Instructions for the task: Reproduce every line of the listing below word for word, leaving out the pictures.

━━━━

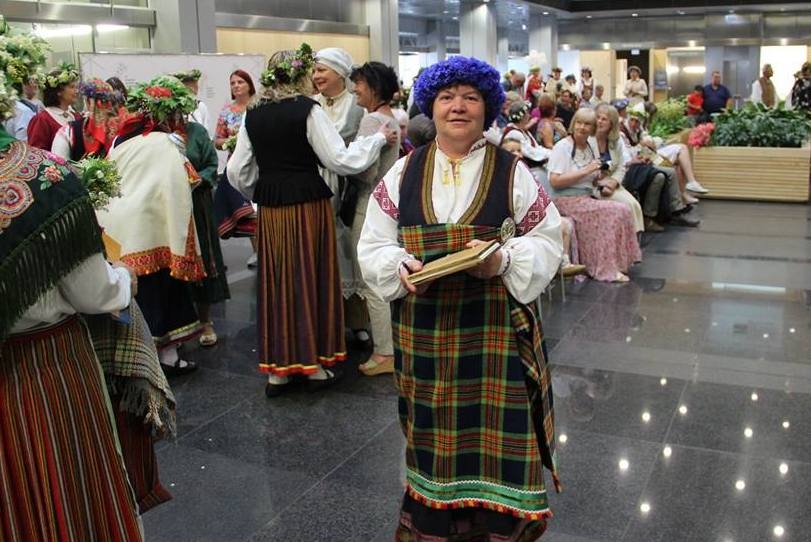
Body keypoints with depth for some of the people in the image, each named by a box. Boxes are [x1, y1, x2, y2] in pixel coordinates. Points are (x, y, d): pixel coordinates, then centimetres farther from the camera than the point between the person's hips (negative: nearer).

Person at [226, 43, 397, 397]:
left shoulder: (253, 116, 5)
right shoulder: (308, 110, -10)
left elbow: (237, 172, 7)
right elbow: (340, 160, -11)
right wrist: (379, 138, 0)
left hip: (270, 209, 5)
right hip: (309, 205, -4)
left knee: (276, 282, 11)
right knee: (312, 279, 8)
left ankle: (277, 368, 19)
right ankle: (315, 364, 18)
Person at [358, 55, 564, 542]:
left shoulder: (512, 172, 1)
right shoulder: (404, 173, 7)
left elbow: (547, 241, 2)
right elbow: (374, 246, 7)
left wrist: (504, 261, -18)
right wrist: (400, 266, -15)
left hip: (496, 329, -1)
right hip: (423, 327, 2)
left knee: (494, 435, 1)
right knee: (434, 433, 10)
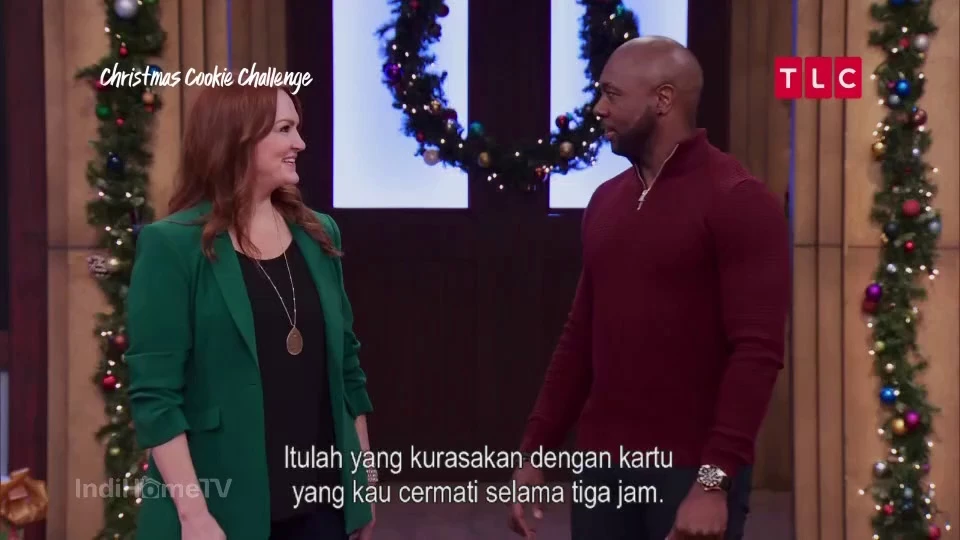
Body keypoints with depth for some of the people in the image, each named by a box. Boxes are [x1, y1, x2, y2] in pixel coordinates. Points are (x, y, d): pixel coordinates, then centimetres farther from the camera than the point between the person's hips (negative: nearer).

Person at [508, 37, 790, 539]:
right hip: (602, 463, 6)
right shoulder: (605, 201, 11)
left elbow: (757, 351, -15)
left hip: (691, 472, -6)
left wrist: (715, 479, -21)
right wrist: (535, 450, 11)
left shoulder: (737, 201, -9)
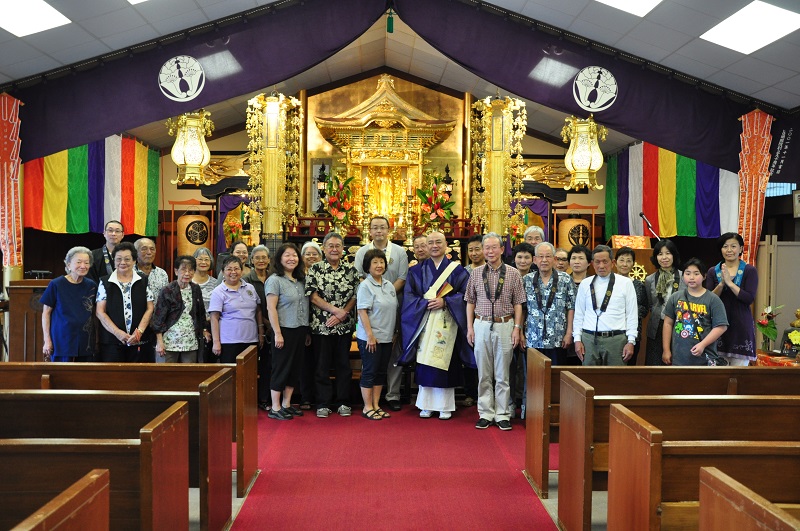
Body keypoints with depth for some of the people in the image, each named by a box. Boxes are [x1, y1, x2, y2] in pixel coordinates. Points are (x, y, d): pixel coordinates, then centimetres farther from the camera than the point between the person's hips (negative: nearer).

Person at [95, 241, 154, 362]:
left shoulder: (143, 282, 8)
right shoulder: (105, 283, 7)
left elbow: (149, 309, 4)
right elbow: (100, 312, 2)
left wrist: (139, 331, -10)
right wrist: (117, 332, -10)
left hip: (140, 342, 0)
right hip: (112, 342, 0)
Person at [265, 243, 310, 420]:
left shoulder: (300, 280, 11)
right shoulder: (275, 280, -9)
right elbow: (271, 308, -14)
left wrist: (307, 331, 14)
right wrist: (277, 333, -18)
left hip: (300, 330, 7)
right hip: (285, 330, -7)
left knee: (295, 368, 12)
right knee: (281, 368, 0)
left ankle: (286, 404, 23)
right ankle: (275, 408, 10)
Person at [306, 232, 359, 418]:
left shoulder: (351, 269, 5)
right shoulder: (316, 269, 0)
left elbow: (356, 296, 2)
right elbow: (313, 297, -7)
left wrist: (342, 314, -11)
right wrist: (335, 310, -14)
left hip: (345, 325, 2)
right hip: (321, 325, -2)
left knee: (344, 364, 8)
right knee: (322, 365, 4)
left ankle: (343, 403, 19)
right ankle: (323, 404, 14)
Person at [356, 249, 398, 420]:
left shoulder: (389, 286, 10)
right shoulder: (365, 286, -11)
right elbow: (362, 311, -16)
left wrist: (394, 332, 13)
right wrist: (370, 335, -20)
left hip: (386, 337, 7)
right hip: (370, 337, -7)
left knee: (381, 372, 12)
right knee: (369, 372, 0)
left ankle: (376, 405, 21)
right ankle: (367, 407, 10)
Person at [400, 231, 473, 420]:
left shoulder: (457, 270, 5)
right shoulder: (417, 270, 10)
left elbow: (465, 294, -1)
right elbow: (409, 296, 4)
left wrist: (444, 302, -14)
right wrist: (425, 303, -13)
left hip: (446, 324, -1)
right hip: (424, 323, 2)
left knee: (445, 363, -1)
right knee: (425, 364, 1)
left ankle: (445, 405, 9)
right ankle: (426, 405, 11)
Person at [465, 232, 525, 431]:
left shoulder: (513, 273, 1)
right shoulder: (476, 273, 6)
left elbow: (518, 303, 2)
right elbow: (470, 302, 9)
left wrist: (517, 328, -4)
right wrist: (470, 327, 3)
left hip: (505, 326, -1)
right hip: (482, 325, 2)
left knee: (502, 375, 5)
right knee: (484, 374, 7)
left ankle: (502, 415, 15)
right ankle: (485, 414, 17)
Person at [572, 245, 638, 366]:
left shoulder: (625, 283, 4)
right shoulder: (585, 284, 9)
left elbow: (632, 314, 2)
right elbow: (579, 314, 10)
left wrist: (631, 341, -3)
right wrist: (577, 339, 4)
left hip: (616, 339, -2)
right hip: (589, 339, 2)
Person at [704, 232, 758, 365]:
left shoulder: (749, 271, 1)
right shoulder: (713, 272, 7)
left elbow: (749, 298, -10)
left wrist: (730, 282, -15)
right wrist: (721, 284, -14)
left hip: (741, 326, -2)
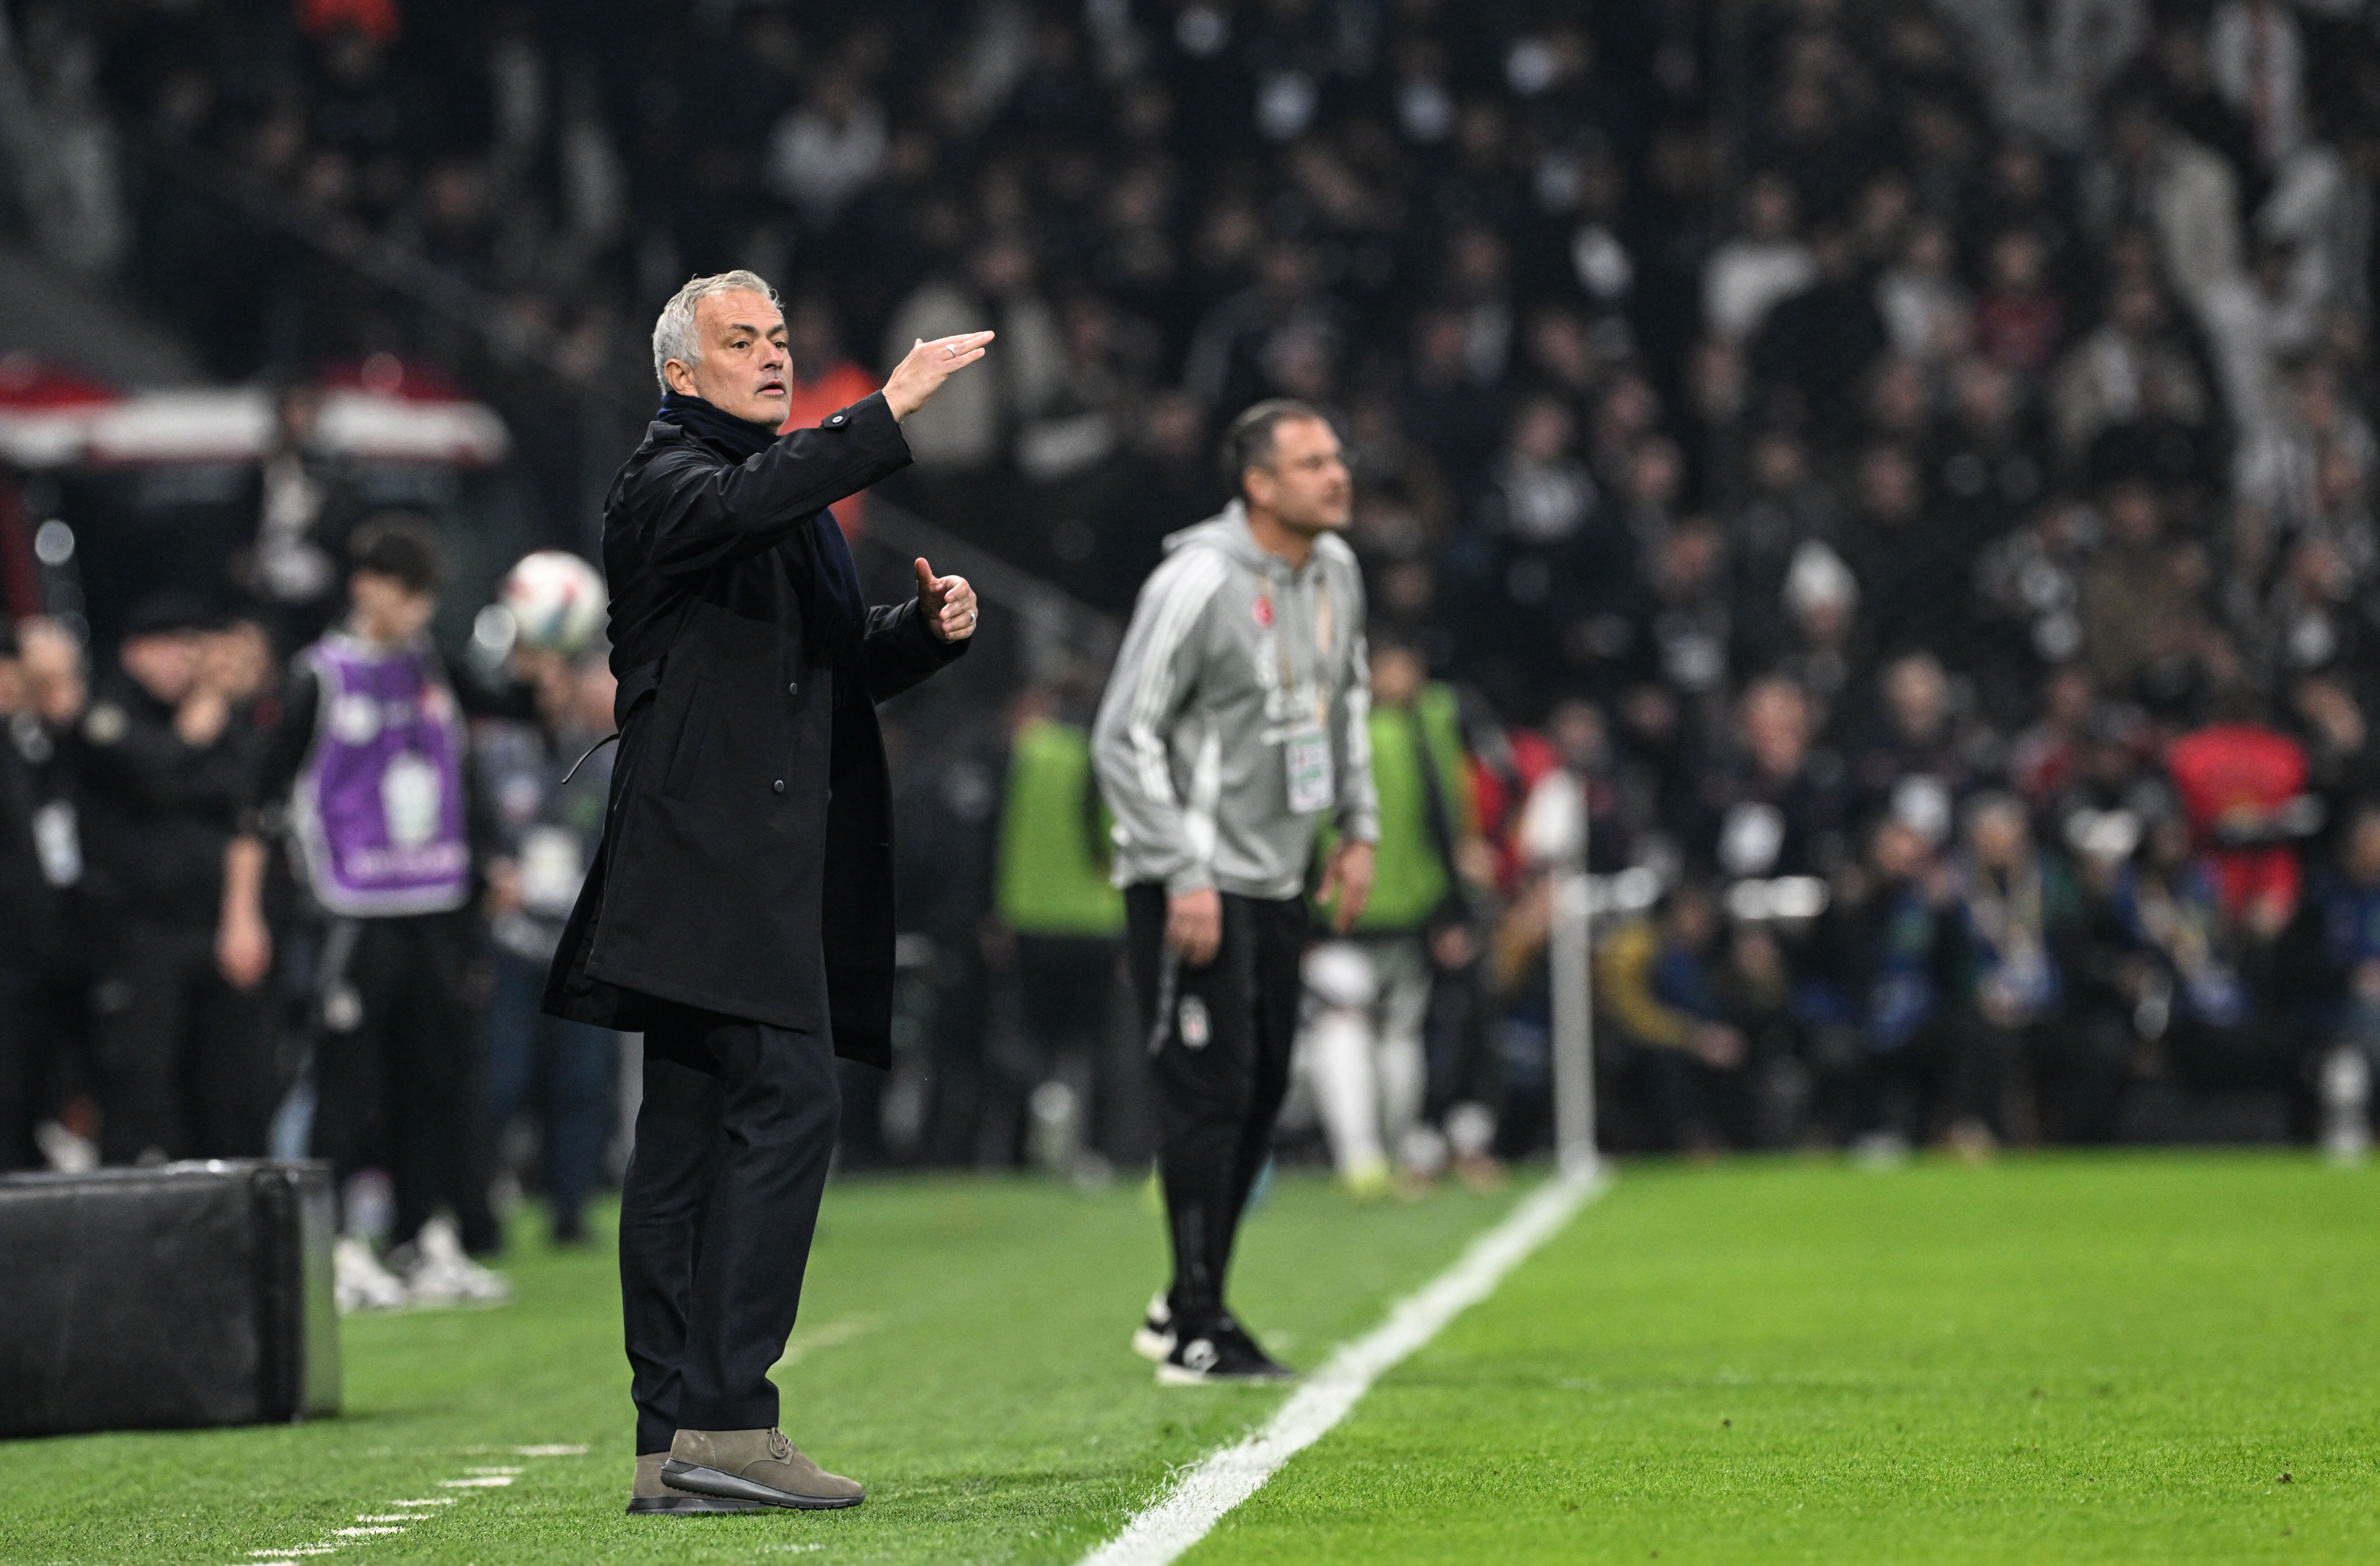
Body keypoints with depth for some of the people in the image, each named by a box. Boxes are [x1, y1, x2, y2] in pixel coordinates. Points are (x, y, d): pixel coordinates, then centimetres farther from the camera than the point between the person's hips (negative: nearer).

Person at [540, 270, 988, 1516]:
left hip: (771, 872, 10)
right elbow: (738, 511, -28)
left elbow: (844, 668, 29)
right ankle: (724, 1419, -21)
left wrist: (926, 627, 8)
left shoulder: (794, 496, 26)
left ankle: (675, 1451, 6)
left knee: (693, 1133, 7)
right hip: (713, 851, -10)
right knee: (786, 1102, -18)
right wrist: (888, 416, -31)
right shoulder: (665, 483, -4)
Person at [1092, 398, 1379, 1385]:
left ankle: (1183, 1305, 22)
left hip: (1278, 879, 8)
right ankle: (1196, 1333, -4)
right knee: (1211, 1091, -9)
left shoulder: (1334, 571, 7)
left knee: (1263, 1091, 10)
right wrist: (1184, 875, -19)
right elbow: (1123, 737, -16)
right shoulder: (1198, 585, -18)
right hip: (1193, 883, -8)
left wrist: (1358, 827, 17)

━━━━

Task response:
Body keypoints with depth for some of the people in the image, each named by a box. Boxes are [x1, y1, x2, y2] in pixel coordinates. Points are (x, y, d): pixel coordinates, then centimetres farther from the camera than the point between the person's hips (negative: nearer).

Person at [226, 43, 397, 397]:
left shoulder: (253, 116, 5)
right shoulder: (308, 110, -10)
left elbow: (237, 172, 7)
right elbow: (340, 160, -11)
right wrist: (379, 138, 0)
left hip: (270, 209, 5)
right hip: (309, 205, -4)
left knee: (276, 282, 11)
right knee: (312, 279, 8)
left ankle: (277, 368, 19)
right ankle: (315, 364, 18)
Person at [358, 55, 564, 542]:
left shoulder: (512, 172, 1)
right shoulder: (404, 173, 7)
left elbow: (547, 241, 2)
right elbow: (374, 246, 7)
left wrist: (504, 261, -18)
right wrist: (400, 266, -15)
left hip: (496, 329, -1)
right hip: (423, 327, 2)
left knee: (494, 435, 1)
right knee: (434, 433, 10)
Body keypoints with depth for some of the people in the image, each named by a box. Boxes are [x1, y1, x2, y2] in pixel coordinates. Points are (x, y, d): pixel coordinates, then centimetres farther from the camera than the point between the person's hips (negative: nearer).

Person at [508, 37, 790, 539]:
right hip: (602, 463, 6)
right shoulder: (605, 201, 11)
left elbow: (757, 351, -15)
left hip: (691, 472, -6)
left wrist: (715, 479, -21)
right wrist: (535, 450, 11)
left shoulder: (737, 201, -9)
Body keypoints with depth for some of the people in the image, each named by a box. Boxes are [x1, y1, x2, y2] in pixel coordinates. Points are (x, y, d): pixel coordinates, then centimetres farther from the camera than the point between the person's hips (negative: nearer).

Person at [95, 241, 154, 362]:
left shoulder: (143, 282, 8)
right shoulder: (105, 283, 7)
left elbow: (149, 309, 4)
right elbow: (100, 312, 2)
left wrist: (139, 331, -10)
right wrist: (117, 332, -10)
left hip: (140, 342, 0)
right hip: (112, 342, 0)
Person at [265, 243, 310, 420]:
left shoulder: (300, 280, 11)
right shoulder: (275, 280, -9)
right elbow: (271, 308, -14)
left wrist: (307, 331, 14)
right wrist: (277, 333, -18)
left hip: (300, 330, 7)
right hip: (285, 330, -7)
left knee: (295, 368, 12)
right knee: (281, 368, 0)
left ankle: (286, 404, 23)
right ankle: (275, 408, 10)
Person at [306, 232, 359, 418]:
left shoulder: (351, 269, 5)
right shoulder: (316, 269, 0)
left elbow: (356, 296, 2)
right elbow: (313, 297, -7)
left wrist: (342, 314, -11)
right wrist: (335, 310, -14)
left hip: (345, 325, 2)
right hip: (321, 325, -2)
left knee: (344, 364, 8)
right knee: (322, 365, 4)
left ankle: (343, 403, 19)
right ankle: (323, 404, 14)
Person at [356, 249, 398, 420]:
left shoulder: (389, 286, 10)
right shoulder: (365, 286, -11)
right elbow: (362, 311, -16)
left wrist: (394, 332, 13)
right wrist: (370, 335, -20)
left hip: (386, 337, 7)
right hip: (370, 337, -7)
left knee: (381, 372, 12)
right knee: (369, 372, 0)
left ankle: (376, 405, 21)
right ankle: (367, 407, 10)
Person at [400, 231, 473, 420]:
left shoulder: (457, 270, 5)
right shoulder: (417, 270, 10)
left elbow: (465, 294, -1)
right elbow: (409, 296, 4)
left wrist: (444, 302, -14)
right wrist: (425, 303, -13)
left hip: (446, 324, -1)
right hip: (424, 323, 2)
left knee: (445, 363, -1)
right knee: (425, 364, 1)
left ankle: (445, 405, 9)
right ankle: (426, 405, 11)
Person at [465, 232, 525, 431]:
left shoulder: (513, 273, 1)
right shoulder: (476, 273, 6)
left elbow: (518, 303, 2)
right elbow: (470, 302, 9)
left wrist: (517, 328, -4)
right wrist: (470, 327, 3)
left hip: (505, 326, -1)
right hip: (482, 325, 2)
left knee: (502, 375, 5)
right knee: (484, 374, 7)
left ankle: (502, 415, 15)
right ankle: (485, 414, 17)
Person at [572, 245, 638, 366]:
left shoulder: (625, 283, 4)
right shoulder: (585, 284, 9)
left elbow: (632, 314, 2)
right elbow: (579, 314, 10)
left wrist: (631, 341, -3)
right wrist: (577, 339, 4)
left hip: (616, 339, -2)
right hip: (589, 339, 2)
Person at [704, 232, 758, 365]:
left shoulder: (749, 271, 1)
right shoulder: (713, 272, 7)
left elbow: (749, 298, -10)
left wrist: (730, 282, -15)
right wrist: (721, 284, -14)
left hip: (741, 326, -2)
Body keypoints with depth for some of the people in the image, each named by a box. Boxes are [x1, y1, x2, y2] in pixel coordinates. Points are (x, y, d): pixel coordinates, then centimetres farther from the camera than the point between the person's hips (negative: nearer).

Person at [540, 270, 988, 1516]:
left hip: (771, 872, 10)
right elbow: (738, 511, -28)
left elbow: (844, 668, 29)
right ankle: (724, 1419, -21)
left wrist: (926, 627, 8)
left shoulder: (794, 496, 26)
left ankle: (675, 1451, 6)
left knee: (693, 1133, 7)
right hip: (713, 851, -10)
right knee: (786, 1102, -18)
right wrist: (888, 416, -31)
right shoulder: (665, 483, -4)
Person at [1092, 398, 1379, 1385]:
left ankle: (1183, 1305, 22)
left hip: (1278, 879, 8)
right ankle: (1196, 1333, -4)
right knee: (1211, 1091, -9)
left shoulder: (1334, 571, 7)
left knee: (1263, 1091, 10)
right wrist: (1184, 875, -19)
right elbow: (1123, 737, -16)
right shoulder: (1198, 585, -18)
right hip: (1193, 883, -8)
left wrist: (1358, 827, 17)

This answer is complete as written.